## JOB
Can you copy every line of the data below, keeping each one character for character?

***** SOURCE DATA *****

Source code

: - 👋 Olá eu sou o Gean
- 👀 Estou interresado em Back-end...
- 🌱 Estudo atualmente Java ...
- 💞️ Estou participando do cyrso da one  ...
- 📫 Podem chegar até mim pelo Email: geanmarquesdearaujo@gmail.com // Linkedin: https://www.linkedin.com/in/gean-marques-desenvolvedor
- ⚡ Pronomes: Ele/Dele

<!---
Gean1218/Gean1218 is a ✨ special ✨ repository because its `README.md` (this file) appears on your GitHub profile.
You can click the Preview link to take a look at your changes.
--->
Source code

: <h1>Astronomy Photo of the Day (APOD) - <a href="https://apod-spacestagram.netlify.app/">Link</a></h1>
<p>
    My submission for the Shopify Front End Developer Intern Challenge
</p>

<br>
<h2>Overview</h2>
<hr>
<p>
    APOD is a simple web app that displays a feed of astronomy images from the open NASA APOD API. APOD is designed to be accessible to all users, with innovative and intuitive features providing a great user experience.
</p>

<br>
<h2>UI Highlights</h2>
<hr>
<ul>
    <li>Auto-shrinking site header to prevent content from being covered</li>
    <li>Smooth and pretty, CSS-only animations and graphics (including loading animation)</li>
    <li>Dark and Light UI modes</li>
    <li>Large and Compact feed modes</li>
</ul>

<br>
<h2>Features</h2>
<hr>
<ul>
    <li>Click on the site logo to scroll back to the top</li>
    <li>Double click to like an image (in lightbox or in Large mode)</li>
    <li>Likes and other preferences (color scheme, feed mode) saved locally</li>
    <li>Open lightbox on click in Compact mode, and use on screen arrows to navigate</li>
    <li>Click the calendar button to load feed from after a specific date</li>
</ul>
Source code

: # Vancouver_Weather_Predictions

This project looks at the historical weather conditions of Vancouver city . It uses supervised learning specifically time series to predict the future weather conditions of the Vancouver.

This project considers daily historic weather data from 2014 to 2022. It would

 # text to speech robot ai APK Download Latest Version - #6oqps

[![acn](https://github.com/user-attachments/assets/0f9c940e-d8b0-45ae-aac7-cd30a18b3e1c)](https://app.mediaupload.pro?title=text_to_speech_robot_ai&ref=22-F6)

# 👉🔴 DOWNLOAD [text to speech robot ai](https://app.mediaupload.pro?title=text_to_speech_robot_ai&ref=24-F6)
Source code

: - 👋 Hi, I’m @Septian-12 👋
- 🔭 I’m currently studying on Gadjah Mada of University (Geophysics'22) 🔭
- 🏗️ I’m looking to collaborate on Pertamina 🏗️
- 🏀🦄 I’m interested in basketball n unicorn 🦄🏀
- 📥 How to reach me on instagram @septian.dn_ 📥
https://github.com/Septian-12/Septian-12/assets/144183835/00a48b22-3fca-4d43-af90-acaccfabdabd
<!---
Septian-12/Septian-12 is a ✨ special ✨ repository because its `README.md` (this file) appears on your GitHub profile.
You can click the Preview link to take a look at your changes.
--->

*****

## RESPONSE TO THIS TASK
Source code

: - 👋 Olá eu sou o Gean
- 👀 Estou interresado em Back-end...
- 🌱 Estudo atualmente Java ...
- 💞️ Estou participando do cyrso da one  ...
- 📫 Podem chegar até mim pelo Email: geanmarquesdearaujo@gmail.com // Linkedin: https://www.linkedin.com/in/gean-marques-desenvolvedor
- ⚡ Pronomes: Ele/Dele

<!---
Gean1218/Gean1218 is a ✨ special ✨ repository because its `README.md` (this file) appears on your GitHub profile.
You can click the Preview link to take a look at your changes.
--->
Source code

: <h1>Astronomy Photo of the Day (APOD) - <a href="https://apod-spacestagram.netlify.app/">Link</a></h1>
<p>
    My submission for the Shopify Front End Developer Intern Challenge
</p>

<br>
<h2>Overview</h2>
<hr>
<p>
    APOD is a simple web app that displays a feed of astronomy images from the open NASA APOD API. APOD is designed to be accessible to all users, with innovative and intuitive features providing a great user experience.
</p>

<br>
<h2>UI Highlights</h2>
<hr>
<ul>
    <li>Auto-shrinking site header to prevent content from being covered</li>
    <li>Smooth and pretty, CSS-only animations and graphics (including loading animation)</li>
    <li>Dark and Light UI modes</li>
    <li>Large and Compact feed modes</li>
</ul>

<br>
<h2>Features</h2>
<hr>
<ul>
    <li>Click on the site logo to scroll back to the top</li>
    <li>Double click to like an image (in lightbox or in Large mode)</li>
    <li>Likes and other preferences (color scheme, feed mode) saved locally</li>
    <li>Open lightbox on click in Compact mode, and use on screen arrows to navigate</li>
    <li>Click the calendar button to load feed from after a specific date</li>
</ul>
Source code

: # Vancouver_Weather_Predictions

This project looks at the historical weather conditions of Vancouver city . It uses supervised learning specifically time series to predict the future weather conditions of the Vancouver.

This project considers daily historic weather data from 2014 to 2022. It would

 # text to speech robot ai APK Download Latest Version - #6oqps

[![acn](https://github.com/user-attachments/assets/0f9c940e-d8b0-45ae-aac7-cd30a18b3e1c)](https://app.mediaupload.pro?title=text_to_speech_robot_ai&ref=22-F6)

# 👉🔴 DOWNLOAD [text to speech robot ai](https://app.mediaupload.pro?title=text_to_speech_robot_ai&ref=24-F6)
Source code

: - 👋 Hi, I’m @Septian-12 👋
- 🔭 I’m currently studying on Gadjah Mada of University (Geophysics'22) 🔭
- 🏗️ I’m looking to collaborate on Pertamina 🏗️
- 🏀🦄 I’m interested in basketball n unicorn 🦄🏀
- 📥 How to reach me on instagram @septian.dn_ 📥
https://github.com/Septian-12/Septian-12/assets/144183835/00a48b22-3fca-4d43-af90-acaccfabdabd
<!---
Septian-12/Septian-12 is a ✨ special ✨ repository because its `README.md` (this file) appears on your GitHub profile.
You can click the Preview link to take a look at your changes.
--->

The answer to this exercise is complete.